Dos visiones sobre la
condición humana
P. Fernando Pascual
19-3-2022
Entre las muchas maneras de
comprender lo que significa existir como humanos, hay dos visiones que parecen
antagónicas. La primera, interpreta la historia humana como un progreso desde
la inmadurez hacia la plenitud. La segunda, considera que el hombre natural (“primitivo”)
sería el modelo perfecto de algo que se ha perdido por desarrollos culturales
inadecuados.
Como un representante, entre
otros, de la primera visión encontramos a Auguste Comte y su teoría sobre los
tres estadios de la humanidad: el mítico, el metafísico y el científico. Como
un representante de la segunda manera podemos recordar a Jacques Rousseau.
En cierto modo, la primera
manera parece haber adquirido una amplia difusión en nuestros días. Basta con
escuchar a quienes critican a otros como “medievales”, “primitivos”, “cavernícolas”,
al acusarles de que tienen ideas y modos de vivir que habrían quedado superados
por conceptos nuevos y progresistas.
La segunda manera no carece de
defensores, aunque quizá tengan menos fuerza que los anteriores. Esos
defensores suelen idealizar a aquellos pueblos que conservarían modos de vivir “naturales”,
como ocurre en tribus aisladas o en formas de asociación que se han conservado
más o menos estables durante siglos.
Un análisis amplio sobre estas
dos posiciones podría desentrañar los aspectos positivos y negativos de cada
una, lo cual exigiría tiempo y un auténtico sentido de objetividad que no
resulta fácil conseguir.
Pero también descubriría un
elemento común que caracteriza a ambas posiciones (la del progreso y la de la
tradición): el encasillar la historia de las civilizaciones y la actual
diversidad cultural según un esquema rígido que corre el peligro de declarar a
algunos como más humanos y a otros como menos humanos.
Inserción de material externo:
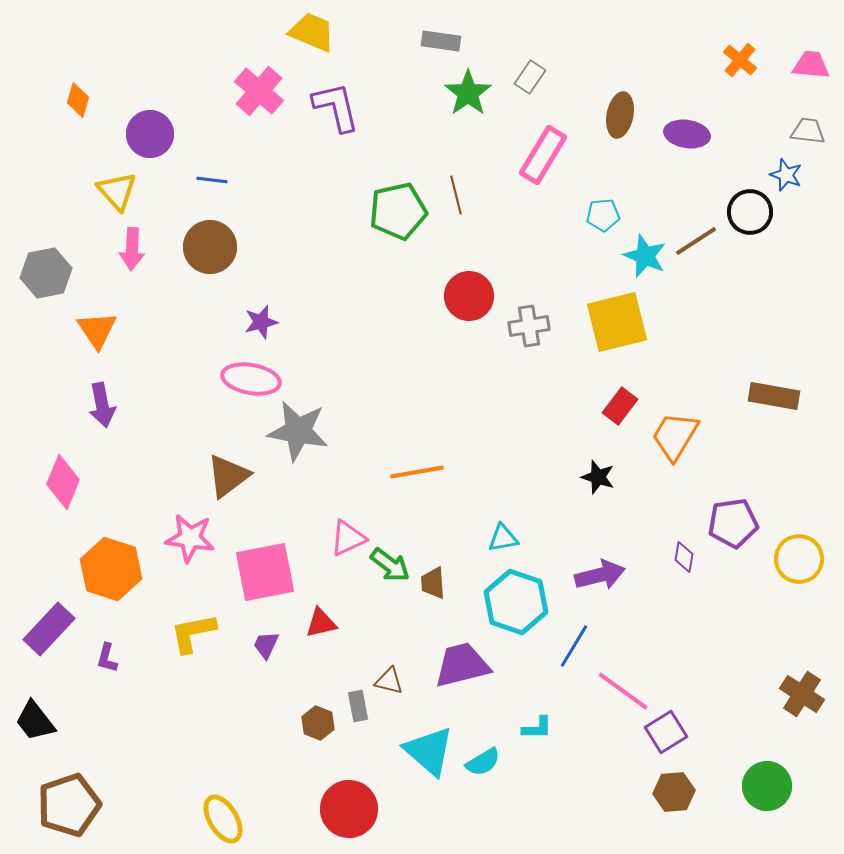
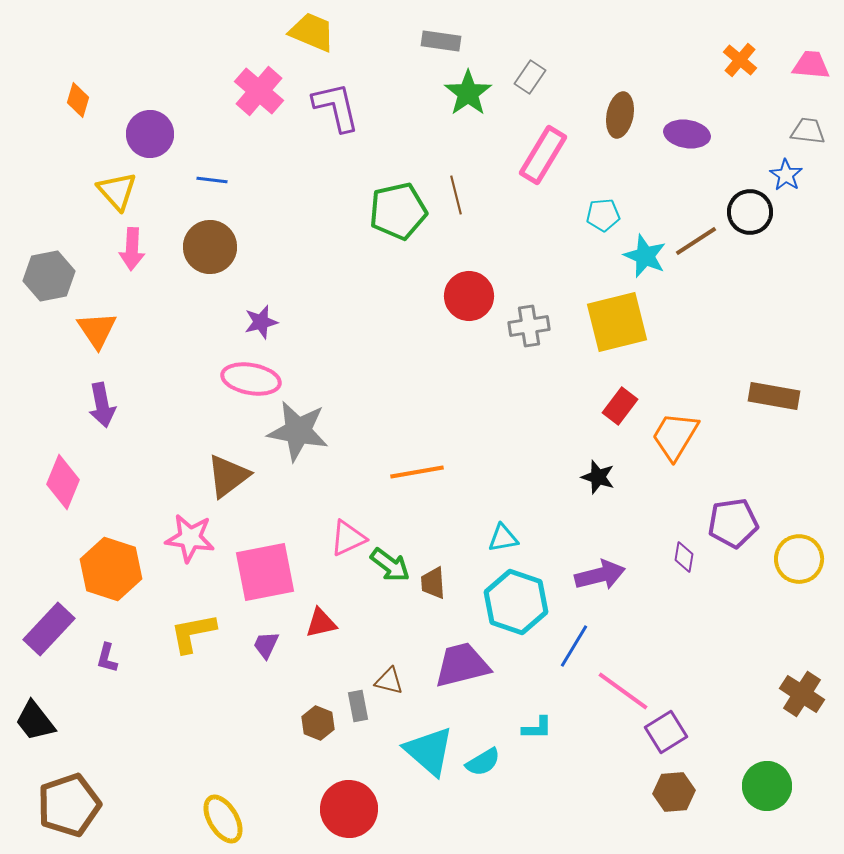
blue star at (786, 175): rotated 12 degrees clockwise
gray hexagon at (46, 273): moved 3 px right, 3 px down
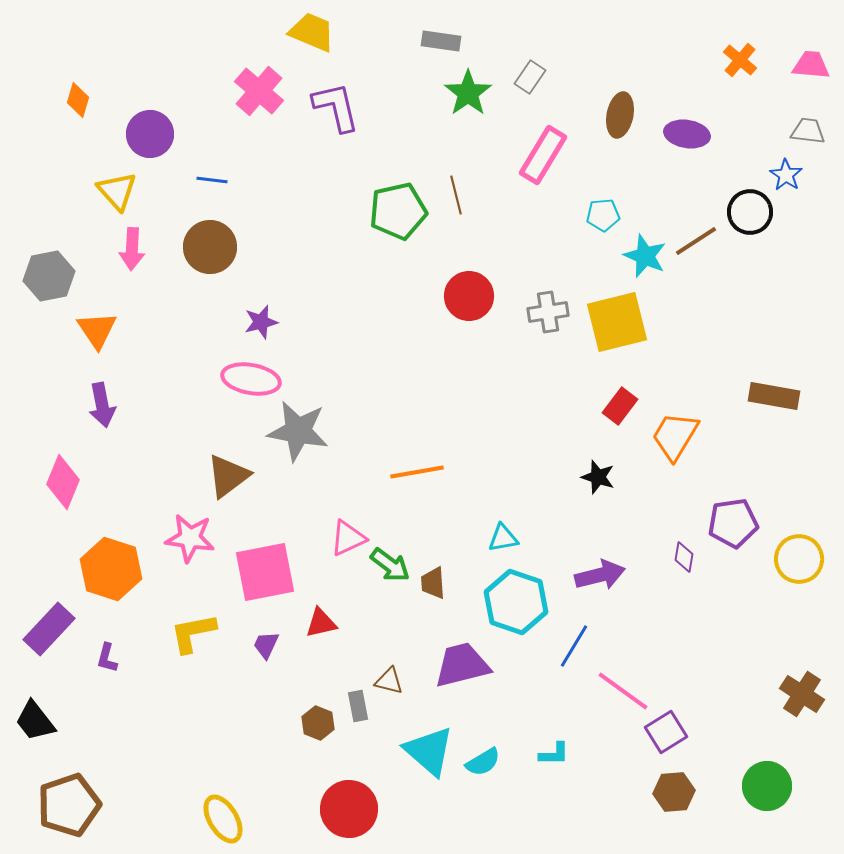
gray cross at (529, 326): moved 19 px right, 14 px up
cyan L-shape at (537, 728): moved 17 px right, 26 px down
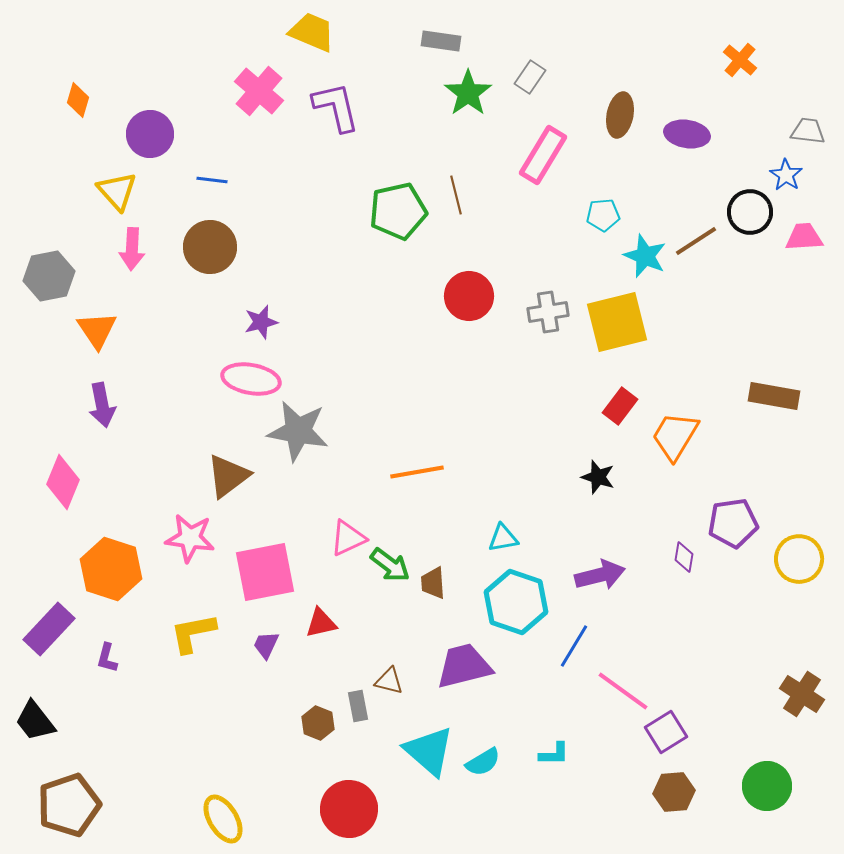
pink trapezoid at (811, 65): moved 7 px left, 172 px down; rotated 9 degrees counterclockwise
purple trapezoid at (462, 665): moved 2 px right, 1 px down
Porque eso ocurre en las dos
visiones sobre la condición humana. Para la primera, solo alcanzaría la
plenitud humana quien ha dado los pasos necesarios para superar límites del
pasado y adherirse al progreso científico y cultural. Los que no hayan
alcanzado tal meta, serían vistos como subhumanos o, al menos, como perdedores.
Para la segunda, el hombre
tecnológico, científico, que habría roto con tradiciones y formas culturales
del pasado, habría adulterado su auténtica naturaleza al revestirse de
estereotipos y de sofisticaciones que le impedirían tener la única manera de
vivir plenamente como humano: la propia de los pueblos que no han sido
contaminados por la tecnología y por ideologías “progresistas”.
En realidad, ese elemento
común de crítica corre el riesgo de promover discriminaciones erróneas y
estereotipos que dividen a los seres humanos en dos clases o castas, unos
vistos como superiores, otros declarados inferiores.
La historia nos recuerda hasta
qué punto ese riesgo ha provocado y provoca odios, persecuciones, incluso
masacres, de miles de seres humanos declarados como inferiores, lo cual va
contra el principio fundamental que debería regir todas las relaciones humanas:
la aceptación del otro en sus derechos, independientemente de la situación
cultural en la que se encuentre.
El riesgo de negar la
humanidad del otro, o al menos de considerarlo un ser humano “disminuido”, no
se da en todos los que defienden la tesis del progreso ni en quienes hacen suya
la tesis de la tradición.
Pero tal riesgo solo será
superado plenamente cuando los defensores de cada visión se pregunten,
seriamente, si su modo de explicar las diferencias históricas y culturales
entre los seres humanos refleja verdaderamente lo específico de la humanidad, o
si tiene que ser corregido e integrado en un modo diferente de analizar los
datos y de llegar a conclusiones bien fundamentadas.